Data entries
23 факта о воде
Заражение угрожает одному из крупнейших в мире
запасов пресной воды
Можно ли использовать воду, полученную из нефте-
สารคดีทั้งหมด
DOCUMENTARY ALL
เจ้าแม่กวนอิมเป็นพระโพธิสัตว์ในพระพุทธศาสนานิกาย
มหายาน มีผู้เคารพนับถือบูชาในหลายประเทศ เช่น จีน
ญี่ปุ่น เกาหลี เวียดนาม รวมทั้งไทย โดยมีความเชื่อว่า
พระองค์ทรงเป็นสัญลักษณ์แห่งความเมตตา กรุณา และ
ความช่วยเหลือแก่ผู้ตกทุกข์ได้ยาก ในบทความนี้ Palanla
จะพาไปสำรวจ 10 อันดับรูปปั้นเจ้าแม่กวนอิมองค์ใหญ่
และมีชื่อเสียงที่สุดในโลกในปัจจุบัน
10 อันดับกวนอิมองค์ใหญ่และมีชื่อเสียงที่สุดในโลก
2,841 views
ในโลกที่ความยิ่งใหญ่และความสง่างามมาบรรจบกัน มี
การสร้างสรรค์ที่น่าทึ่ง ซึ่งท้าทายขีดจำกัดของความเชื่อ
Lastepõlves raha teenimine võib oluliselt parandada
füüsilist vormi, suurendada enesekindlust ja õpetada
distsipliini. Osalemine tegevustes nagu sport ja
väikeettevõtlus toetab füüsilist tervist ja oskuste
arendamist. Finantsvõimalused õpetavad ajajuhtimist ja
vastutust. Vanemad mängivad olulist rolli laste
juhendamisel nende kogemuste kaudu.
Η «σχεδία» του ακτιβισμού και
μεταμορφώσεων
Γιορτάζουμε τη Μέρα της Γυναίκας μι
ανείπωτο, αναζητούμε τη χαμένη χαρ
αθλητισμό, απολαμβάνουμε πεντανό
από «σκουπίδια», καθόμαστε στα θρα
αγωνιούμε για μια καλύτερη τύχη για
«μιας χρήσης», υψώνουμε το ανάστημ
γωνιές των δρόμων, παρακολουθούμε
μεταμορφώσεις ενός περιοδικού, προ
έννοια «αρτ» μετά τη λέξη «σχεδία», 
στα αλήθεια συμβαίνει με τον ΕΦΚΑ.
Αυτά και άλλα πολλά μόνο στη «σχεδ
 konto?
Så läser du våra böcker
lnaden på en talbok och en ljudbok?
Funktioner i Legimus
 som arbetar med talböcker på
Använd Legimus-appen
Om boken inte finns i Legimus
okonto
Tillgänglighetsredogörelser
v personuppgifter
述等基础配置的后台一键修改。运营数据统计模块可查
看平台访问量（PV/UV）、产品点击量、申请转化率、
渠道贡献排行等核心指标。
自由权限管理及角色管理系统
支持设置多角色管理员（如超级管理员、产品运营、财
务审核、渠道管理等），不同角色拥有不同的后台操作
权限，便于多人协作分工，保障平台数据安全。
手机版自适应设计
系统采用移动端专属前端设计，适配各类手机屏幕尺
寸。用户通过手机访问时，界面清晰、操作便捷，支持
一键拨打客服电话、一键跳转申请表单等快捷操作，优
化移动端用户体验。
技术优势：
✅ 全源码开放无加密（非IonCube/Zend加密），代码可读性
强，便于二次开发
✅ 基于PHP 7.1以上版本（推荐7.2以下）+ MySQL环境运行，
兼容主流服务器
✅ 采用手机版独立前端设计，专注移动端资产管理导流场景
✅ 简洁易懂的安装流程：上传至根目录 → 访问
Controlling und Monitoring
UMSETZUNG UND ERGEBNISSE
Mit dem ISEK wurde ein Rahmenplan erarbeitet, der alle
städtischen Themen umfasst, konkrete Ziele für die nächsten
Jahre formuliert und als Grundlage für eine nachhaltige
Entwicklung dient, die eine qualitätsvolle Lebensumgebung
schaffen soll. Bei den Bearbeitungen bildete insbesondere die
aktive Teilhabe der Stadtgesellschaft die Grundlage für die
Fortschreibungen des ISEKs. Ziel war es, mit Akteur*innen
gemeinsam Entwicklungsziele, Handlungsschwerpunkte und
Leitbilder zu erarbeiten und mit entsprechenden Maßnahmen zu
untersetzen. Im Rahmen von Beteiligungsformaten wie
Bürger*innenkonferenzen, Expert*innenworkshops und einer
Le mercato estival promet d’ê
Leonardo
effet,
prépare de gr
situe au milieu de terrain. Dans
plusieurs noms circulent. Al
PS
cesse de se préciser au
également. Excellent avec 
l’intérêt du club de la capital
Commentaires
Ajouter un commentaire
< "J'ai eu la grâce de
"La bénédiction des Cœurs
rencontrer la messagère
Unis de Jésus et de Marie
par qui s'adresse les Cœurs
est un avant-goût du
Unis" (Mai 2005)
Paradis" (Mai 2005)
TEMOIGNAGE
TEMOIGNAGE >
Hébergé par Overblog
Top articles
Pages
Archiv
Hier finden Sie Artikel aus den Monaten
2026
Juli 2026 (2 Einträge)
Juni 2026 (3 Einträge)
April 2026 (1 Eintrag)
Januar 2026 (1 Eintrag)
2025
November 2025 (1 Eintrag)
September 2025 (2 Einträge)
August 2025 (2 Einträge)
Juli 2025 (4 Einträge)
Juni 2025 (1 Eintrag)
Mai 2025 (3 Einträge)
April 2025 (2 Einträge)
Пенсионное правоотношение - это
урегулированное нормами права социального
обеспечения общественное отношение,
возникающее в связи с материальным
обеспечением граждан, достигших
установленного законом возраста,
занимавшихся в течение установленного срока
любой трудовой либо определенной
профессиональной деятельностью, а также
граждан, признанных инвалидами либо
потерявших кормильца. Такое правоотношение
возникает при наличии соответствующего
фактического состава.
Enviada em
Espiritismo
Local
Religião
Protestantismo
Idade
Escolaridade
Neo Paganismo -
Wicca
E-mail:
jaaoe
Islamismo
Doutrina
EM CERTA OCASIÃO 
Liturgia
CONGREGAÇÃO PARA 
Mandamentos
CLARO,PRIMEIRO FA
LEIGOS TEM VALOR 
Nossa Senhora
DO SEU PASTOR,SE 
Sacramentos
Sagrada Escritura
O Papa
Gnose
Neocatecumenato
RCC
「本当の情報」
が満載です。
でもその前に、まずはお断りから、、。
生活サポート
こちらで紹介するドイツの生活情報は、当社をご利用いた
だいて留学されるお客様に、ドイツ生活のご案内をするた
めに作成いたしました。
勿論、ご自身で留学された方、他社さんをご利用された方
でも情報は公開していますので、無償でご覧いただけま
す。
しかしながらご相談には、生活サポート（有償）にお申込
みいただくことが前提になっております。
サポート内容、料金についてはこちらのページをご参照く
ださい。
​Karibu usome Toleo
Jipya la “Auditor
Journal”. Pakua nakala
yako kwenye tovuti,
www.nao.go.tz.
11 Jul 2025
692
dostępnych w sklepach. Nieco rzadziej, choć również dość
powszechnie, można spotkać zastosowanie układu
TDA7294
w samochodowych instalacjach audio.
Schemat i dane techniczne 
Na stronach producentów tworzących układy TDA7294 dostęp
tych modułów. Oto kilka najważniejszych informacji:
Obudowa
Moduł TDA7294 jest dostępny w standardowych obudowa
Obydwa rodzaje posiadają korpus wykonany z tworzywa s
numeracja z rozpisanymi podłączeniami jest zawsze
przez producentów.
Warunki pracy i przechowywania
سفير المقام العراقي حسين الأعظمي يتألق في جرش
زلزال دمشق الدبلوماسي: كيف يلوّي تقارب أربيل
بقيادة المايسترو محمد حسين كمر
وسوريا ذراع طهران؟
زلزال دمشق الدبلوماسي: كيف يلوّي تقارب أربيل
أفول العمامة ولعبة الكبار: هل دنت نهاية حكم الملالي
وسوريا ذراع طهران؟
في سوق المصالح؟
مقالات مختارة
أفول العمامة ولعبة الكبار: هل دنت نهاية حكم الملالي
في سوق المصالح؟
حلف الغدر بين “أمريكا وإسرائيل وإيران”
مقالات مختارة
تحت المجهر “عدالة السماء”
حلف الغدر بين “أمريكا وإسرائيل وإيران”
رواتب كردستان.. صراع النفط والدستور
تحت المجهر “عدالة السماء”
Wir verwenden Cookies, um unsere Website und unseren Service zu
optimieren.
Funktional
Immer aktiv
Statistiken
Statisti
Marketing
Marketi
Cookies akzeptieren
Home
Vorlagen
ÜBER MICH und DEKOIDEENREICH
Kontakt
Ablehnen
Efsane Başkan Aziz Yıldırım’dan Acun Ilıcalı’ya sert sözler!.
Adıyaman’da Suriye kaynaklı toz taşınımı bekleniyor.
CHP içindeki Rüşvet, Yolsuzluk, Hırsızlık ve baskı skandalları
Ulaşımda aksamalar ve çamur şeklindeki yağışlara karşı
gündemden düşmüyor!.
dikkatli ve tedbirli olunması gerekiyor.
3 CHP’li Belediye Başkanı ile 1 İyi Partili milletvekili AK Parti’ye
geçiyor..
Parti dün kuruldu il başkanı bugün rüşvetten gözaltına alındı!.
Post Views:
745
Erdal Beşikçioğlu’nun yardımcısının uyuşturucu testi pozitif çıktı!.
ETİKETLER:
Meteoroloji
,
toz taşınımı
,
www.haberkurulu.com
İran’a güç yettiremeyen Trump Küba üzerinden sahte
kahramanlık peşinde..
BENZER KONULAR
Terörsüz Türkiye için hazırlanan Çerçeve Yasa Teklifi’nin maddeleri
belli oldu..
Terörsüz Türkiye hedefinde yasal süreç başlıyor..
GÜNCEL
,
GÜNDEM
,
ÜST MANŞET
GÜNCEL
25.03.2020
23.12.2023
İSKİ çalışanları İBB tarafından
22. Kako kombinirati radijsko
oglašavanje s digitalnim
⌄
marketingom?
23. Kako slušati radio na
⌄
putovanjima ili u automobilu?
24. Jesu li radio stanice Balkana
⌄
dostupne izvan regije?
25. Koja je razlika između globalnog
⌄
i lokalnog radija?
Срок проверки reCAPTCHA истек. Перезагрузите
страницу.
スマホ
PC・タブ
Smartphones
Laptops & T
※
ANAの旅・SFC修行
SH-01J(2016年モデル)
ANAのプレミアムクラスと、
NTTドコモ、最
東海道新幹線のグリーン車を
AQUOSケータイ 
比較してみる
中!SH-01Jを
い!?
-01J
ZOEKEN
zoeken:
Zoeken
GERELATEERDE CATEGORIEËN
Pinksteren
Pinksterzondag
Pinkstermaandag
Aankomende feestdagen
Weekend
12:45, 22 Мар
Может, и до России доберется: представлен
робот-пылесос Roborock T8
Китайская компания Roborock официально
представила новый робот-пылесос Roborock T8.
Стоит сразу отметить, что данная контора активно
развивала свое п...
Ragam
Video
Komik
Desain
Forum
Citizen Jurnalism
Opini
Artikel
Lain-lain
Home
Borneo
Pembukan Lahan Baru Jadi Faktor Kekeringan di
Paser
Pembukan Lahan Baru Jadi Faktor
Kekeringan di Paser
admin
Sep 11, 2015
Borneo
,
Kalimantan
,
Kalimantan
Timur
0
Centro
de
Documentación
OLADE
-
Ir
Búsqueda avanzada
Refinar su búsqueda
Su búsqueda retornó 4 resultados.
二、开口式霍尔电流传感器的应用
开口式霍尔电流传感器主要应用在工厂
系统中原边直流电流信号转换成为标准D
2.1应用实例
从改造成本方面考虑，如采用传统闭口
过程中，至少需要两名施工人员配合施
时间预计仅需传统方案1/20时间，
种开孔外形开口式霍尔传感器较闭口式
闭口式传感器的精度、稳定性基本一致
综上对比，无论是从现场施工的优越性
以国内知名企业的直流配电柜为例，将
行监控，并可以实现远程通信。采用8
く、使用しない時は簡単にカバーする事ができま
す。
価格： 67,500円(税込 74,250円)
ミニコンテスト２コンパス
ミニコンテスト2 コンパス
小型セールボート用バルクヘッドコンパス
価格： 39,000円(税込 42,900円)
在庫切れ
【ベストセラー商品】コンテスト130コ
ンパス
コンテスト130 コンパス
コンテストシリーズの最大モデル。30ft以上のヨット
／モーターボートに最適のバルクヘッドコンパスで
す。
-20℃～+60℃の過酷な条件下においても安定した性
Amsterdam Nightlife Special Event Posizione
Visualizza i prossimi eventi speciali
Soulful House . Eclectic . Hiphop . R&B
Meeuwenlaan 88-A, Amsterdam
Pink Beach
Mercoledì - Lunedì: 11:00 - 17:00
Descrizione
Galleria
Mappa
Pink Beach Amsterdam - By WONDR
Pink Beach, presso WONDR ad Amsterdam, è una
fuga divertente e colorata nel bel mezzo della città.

Instruction → Output each line from the start of the records through the line containing "มหายาน มีผู้เคารพนับถือบูชาในหลายประเทศ เช่น" as a JSON list of strings, one string per line, leaving out any blank lines.

Worked solution →
[
  "23 факта о воде",
  "Заражение угрожает одному из крупнейших в мире",
  "запасов пресной воды",
  "Можно ли использовать воду, полученную из нефте-",
  "สารคดีทั้งหมด",
  "DOCUMENTARY ALL",
  "เจ้าแม่กวนอิมเป็นพระโพธิสัตว์ในพระพุทธศาสนานิกาย",
  "มหายาน มีผู้เคารพนับถือบูชาในหลายประเทศ เช่น จีน"
]